NGINX
Configure Content Security Policy (CSP) Header in Nginx
Learn to implement a robust Content Security Policy (CSP) in Nginx to mitigate cross-site scripting (XSS) and other content injection attacks on your web application.
server {
listen 80;
server_name your_domain.com;
return 301 https://$host$request_uri;
}
server {
listen 443 ssl http2;
server_name your_domain.com;
# SSL certificate configuration (omitted for brevity)
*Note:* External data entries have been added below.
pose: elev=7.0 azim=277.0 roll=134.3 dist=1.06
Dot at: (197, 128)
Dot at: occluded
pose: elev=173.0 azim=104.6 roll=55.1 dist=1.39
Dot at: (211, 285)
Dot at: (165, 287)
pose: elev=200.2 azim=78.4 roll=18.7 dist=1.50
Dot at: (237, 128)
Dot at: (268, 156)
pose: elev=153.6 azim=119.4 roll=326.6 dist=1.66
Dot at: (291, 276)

# ssl_certificate /etc/nginx/ssl/your_domain.crt;
# ssl_certificate_key /etc/nginx/ssl/your_domain.key;
add_header Content-Security-Policy "default-src 'self';
script-src 'self' 'unsafe-inline' 'unsafe-eval' https://trusted-cdn.com;
style-src 'self' 'unsafe-inline';
img-src 'self' data: https://trusted-images.com;
font-src 'self' https://trusted-fonts.com;
connect-src 'self' https://api.your_domain.com;
frame-ancestors 'none';
form-action 'self';";
# ... other server configurations ...
location / {
# Your application's proxy pass or root directive
# proxy_pass http://localhost:3000;
# root /var/www/your_app;
# index index.html;
}
}
How it works: This Nginx configuration snippet demonstrates how to add a Content Security Policy (CSP) header to your web application responses. CSP helps mitigate Cross-Site Scripting (XSS) and data injection attacks by allowing you to define which sources of content (scripts, stylesheets, images, etc.) are permitted to load and execute on your site. The example uses common directives like `default-src`, `script-src`, `style-src`, `img-src`, `font-src`, `connect-src`, `frame-ancestors` (to prevent clickjacking), and `form-action`. Remember to customize the allowed sources (`'self'`, specific domains, `'unsafe-inline'`, `'unsafe-eval'`) based on your application's actual needs to ensure optimal security without breaking functionality.